> [TASK ITEM]:
Where the records contain images, omit them, and repeat everything else word for word.

> [RECORDED INFORMATION]:
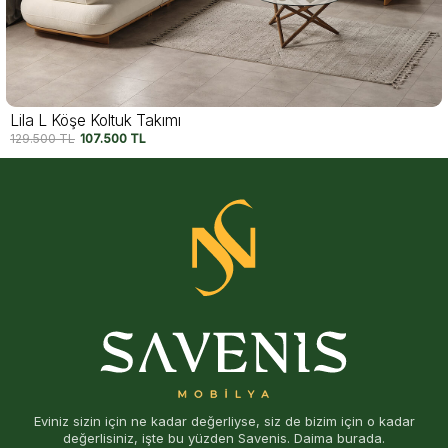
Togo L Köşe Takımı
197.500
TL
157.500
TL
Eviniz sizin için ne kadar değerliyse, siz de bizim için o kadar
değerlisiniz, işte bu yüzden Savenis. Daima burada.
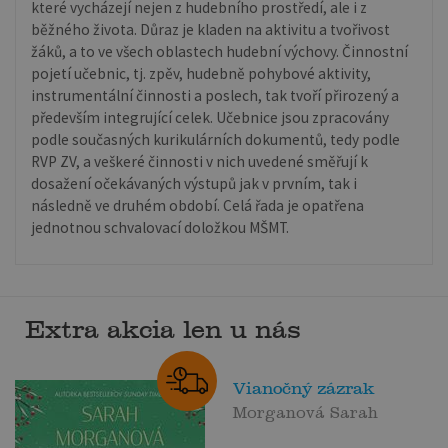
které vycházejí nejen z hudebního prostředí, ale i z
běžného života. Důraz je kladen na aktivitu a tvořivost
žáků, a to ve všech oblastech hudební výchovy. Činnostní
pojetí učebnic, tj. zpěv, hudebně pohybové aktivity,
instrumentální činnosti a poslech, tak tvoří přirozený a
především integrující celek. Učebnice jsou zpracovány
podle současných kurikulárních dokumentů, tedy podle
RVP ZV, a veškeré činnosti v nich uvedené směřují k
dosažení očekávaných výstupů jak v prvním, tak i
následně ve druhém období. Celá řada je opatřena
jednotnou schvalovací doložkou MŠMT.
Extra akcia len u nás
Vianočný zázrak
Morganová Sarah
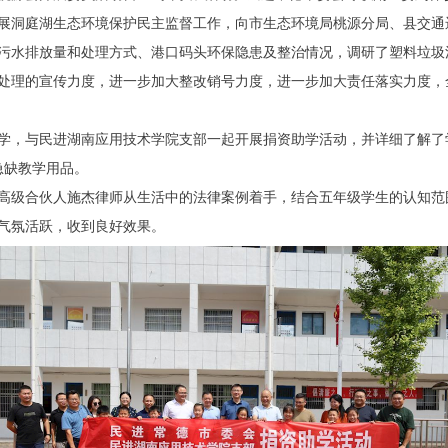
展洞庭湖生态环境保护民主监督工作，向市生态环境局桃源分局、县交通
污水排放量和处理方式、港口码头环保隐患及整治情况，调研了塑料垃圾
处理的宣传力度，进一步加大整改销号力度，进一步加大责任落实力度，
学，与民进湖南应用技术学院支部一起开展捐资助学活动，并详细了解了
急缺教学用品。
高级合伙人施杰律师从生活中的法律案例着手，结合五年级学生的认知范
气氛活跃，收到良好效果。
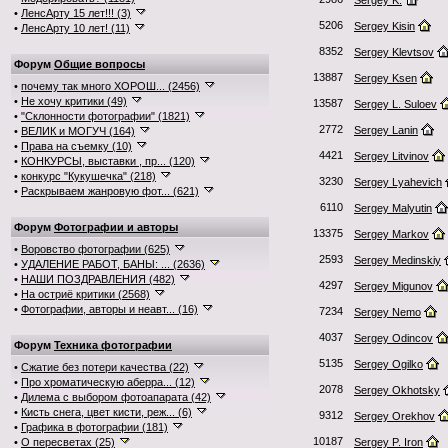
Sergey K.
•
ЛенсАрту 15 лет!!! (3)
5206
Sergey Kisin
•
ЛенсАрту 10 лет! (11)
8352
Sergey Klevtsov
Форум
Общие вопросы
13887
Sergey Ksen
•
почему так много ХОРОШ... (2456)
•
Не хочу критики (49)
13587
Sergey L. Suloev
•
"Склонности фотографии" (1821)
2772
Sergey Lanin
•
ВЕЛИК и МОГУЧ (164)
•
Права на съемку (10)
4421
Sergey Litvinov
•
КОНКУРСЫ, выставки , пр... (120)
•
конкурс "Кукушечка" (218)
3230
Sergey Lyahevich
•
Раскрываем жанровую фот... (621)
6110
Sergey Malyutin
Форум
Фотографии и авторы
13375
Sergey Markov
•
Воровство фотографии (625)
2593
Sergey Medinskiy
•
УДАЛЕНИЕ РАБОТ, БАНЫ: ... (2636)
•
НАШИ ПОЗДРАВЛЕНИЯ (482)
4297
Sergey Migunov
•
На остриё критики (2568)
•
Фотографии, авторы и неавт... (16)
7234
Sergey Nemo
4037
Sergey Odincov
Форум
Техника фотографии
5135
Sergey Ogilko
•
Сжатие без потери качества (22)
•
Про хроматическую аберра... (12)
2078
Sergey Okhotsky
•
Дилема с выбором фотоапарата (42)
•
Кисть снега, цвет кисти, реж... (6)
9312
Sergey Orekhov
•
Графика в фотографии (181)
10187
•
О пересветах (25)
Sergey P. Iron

> [RESULT]:
Togo L Köşe Takımı
197.500
TL
157.500
TL
Eviniz sizin için ne kadar değerliyse, siz de bizim için o kadar
değerlisiniz, işte bu yüzden Savenis. Daima burada.
které vycházejí nejen z hudebního prostředí, ale i z
běžného života. Důraz je kladen na aktivitu a tvořivost
žáků, a to ve všech oblastech hudební výchovy. Činnostní
pojetí učebnic, tj. zpěv, hudebně pohybové aktivity,
instrumentální činnosti a poslech, tak tvoří přirozený a
především integrující celek. Učebnice jsou zpracovány
podle současných kurikulárních dokumentů, tedy podle
RVP ZV, a veškeré činnosti v nich uvedené směřují k
dosažení očekávaných výstupů jak v prvním, tak i
následně ve druhém období. Celá řada je opatřena
jednotnou schvalovací doložkou MŠMT.
Extra akcia len u nás
Vianočný zázrak
Morganová Sarah
展洞庭湖生态环境保护民主监督工作，向市生态环境局桃源分局、县交通
污水排放量和处理方式、港口码头环保隐患及整治情况，调研了塑料垃圾
处理的宣传力度，进一步加大整改销号力度，进一步加大责任落实力度，
学，与民进湖南应用技术学院支部一起开展捐资助学活动，并详细了解了
急缺教学用品。
高级合伙人施杰律师从生活中的法律案例着手，结合五年级学生的认知范
气氛活跃，收到良好效果。
Sergey K.
•
ЛенсАрту 15 лет!!! (3)
5206
Sergey Kisin
•
ЛенсАрту 10 лет! (11)
8352
Sergey Klevtsov
Форум
Общие вопросы
13887
Sergey Ksen
•
почему так много ХОРОШ... (2456)
•
Не хочу критики (49)
13587
Sergey L. Suloev
•
"Склонности фотографии" (1821)
2772
Sergey Lanin
•
ВЕЛИК и МОГУЧ (164)
•
Права на съемку (10)
4421
Sergey Litvinov
•
КОНКУРСЫ, выставки , пр... (120)
•
конкурс "Кукушечка" (218)
3230
Sergey Lyahevich
•
Раскрываем жанровую фот... (621)
6110
Sergey Malyutin
Форум
Фотографии и авторы
13375
Sergey Markov
•
Воровство фотографии (625)
2593
Sergey Medinskiy
•
УДАЛЕНИЕ РАБОТ, БАНЫ: ... (2636)
•
НАШИ ПОЗДРАВЛЕНИЯ (482)
4297
Sergey Migunov
•
На остриё критики (2568)
•
Фотографии, авторы и неавт... (16)
7234
Sergey Nemo
4037
Sergey Odincov
Форум
Техника фотографии
5135
Sergey Ogilko
•
Сжатие без потери качества (22)
•
Про хроматическую аберра... (12)
2078
Sergey Okhotsky
•
Дилема с выбором фотоапарата (42)
•
Кисть снега, цвет кисти, реж... (6)
9312
Sergey Orekhov
•
Графика в фотографии (181)
10187
•
О пересветах (25)
Sergey P. Iron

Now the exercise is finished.